Comme souvent en Grèce, ces sources existent sous deux aspects, géographique et mythique.
Ici-bas, Léthé et Mnémosyné sont deux sources situées dans le ravin qui débouche à Livadhia (Béotie), là où se trouvait l'oracle de Trophonios. Elles jouaient un rôle dans le rituel oraculaire bien qu'on n'ait que peu de détails sur celui-ci (Pausanias, IX, 39, 8 ).

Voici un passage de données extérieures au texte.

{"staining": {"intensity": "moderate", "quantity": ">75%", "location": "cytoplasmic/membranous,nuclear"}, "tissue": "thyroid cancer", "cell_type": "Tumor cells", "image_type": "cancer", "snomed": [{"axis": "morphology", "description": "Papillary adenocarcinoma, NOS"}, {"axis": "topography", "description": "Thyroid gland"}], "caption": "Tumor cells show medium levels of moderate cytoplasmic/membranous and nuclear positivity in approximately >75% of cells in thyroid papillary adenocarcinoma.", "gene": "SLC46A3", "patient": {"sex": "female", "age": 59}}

Dans l'au-delà, selon la tradition orphique recueillie sur des tablettes accompagnant les défunts, il s'agissait de deux lacs (?). L'âme cheminait dans un paysage désolé et brûlant où elle était torturée par la soif. Assez vite, elle arrivait à la Léthé et, ne pouvant s'empêcher de boire, elle oubliait tout de sa vie passée. L'initié, lui, savait s'en garder et trouver la force de poursuivre jusqu'à la Mnémosyné, gagnant ainsi le privilège de garder ses souvenirs lors de ses réincarnations ultérieures …
Étymologiquement, λήθη [lēthē] (f.) « oubli » (< *leh₂-dʰ-eh₂) est inséparable de λανθάνω [lanthánō] (v.) « oublier » (< *lh₂-n-dʰ-h₂-nō) et de αληθής [alēthḗs] (adj.) « vrai, véridique » (< *n-leh₂-dʰ-ēs). Le lien entre l'oubli et le mensonge s'éclaircit un peu si on considère l'adverbe homérique λάθρῃ [lathrēi] « en cachette » (< *lh₂-dʰ-reh₂-i) ainsi que l'a analysé Jean-Pierre Levet, Le Vrai et le Faux dans la pensée grecque archaïque :
Il part d'un neutre hypothétique *λᾱθος [lāthos] « voile, brume, obstacle à la vue » (< *leh₂-dʰ-os), considérant l'oubli comme un voile obscurcissant nos souvenirs et les rendant indistincts, alors que la vérité est ce qui est dé-voilé !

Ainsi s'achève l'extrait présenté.